"Now I am really interested," admitted Channing. "Oil switches in a spaceship are a definite drawback."

"I know. So—here we are."

"What's the rest of this stuff?" asked Channing, laying a hand on the glassware.

"Be careful!" said Farrell in concern. "That's hot stuff."

"Oh?"

"In order to get some real voltages and currents to break without running the main station bus through here, I cooked this stuff up. The plate-grilleworks in the large tubes exhibit a capacity between them of one microfarad. Empty, that is, or I should say precisely point nine eight microfarads in vacuuo. The fluid is of my own devising, concocted for the occasion, and has a dielectric constant of thirteen times ten to the sixth power. It—"

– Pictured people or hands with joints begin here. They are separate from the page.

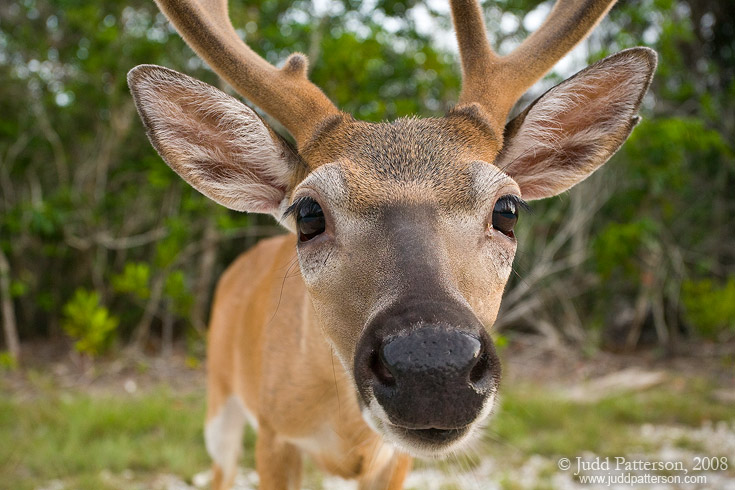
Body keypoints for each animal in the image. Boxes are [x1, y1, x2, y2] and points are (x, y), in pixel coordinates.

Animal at [126, 0, 656, 486]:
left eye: (507, 209)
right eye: (308, 214)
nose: (433, 364)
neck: (346, 432)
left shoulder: (392, 460)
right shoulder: (276, 435)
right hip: (221, 399)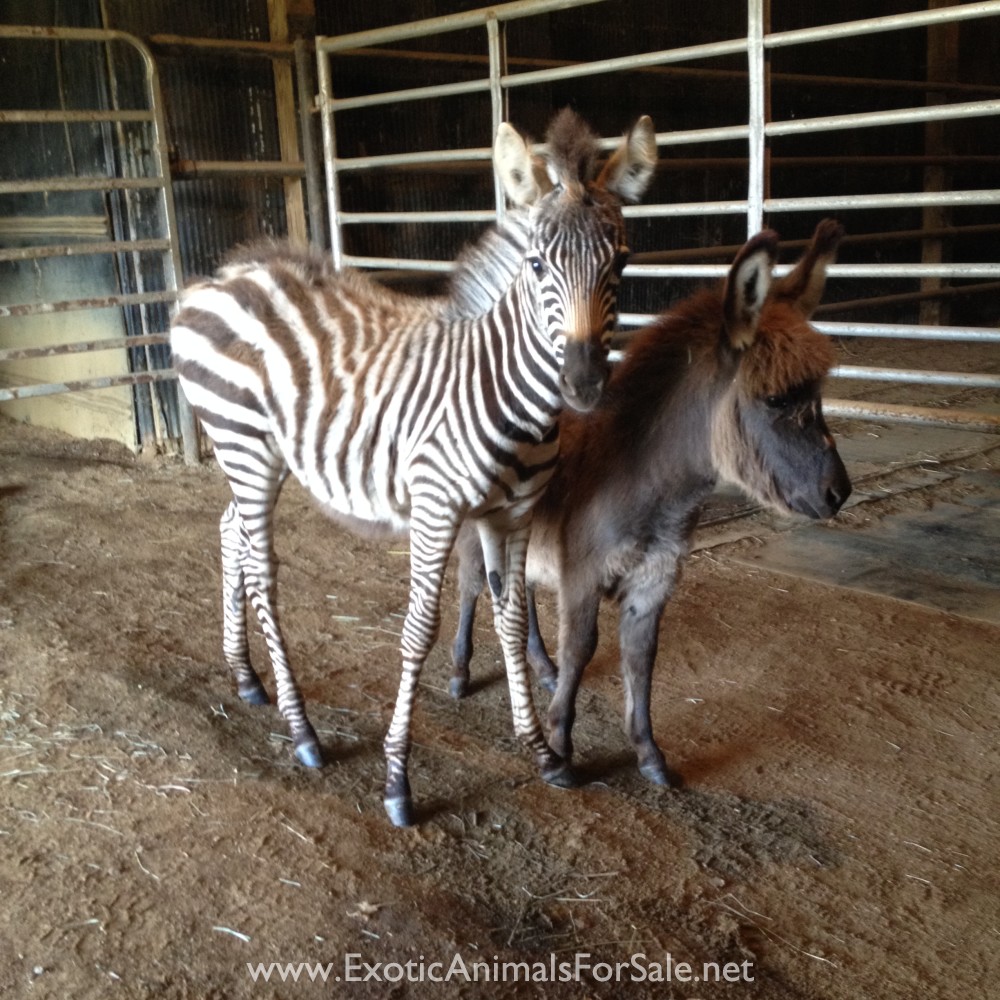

"Great Howling Rockets!" exploded Channing. "That makes the overall capacity equal to thirteen farads!"

"Just about. Well, I have the condenser charged to three kilovolts, and then I discharge it through this switch made of the non-arcing alloy. Watch! No, Don, from back there, please, behind this safety glass."

Channing made some discomforting calculations about thirteen farads at three thousand volts and decided that there was definitely something unlucky about the number thirteen.

"The switch, now," continued Farrell, as though thirteen farads was just a mere drop in the bucket, "is opened four milliseconds after it is closed. The time-constant of the discharging resistance is such that the voltage is zero point eight three of its peak three thousand volts, giving a good check of the alloy."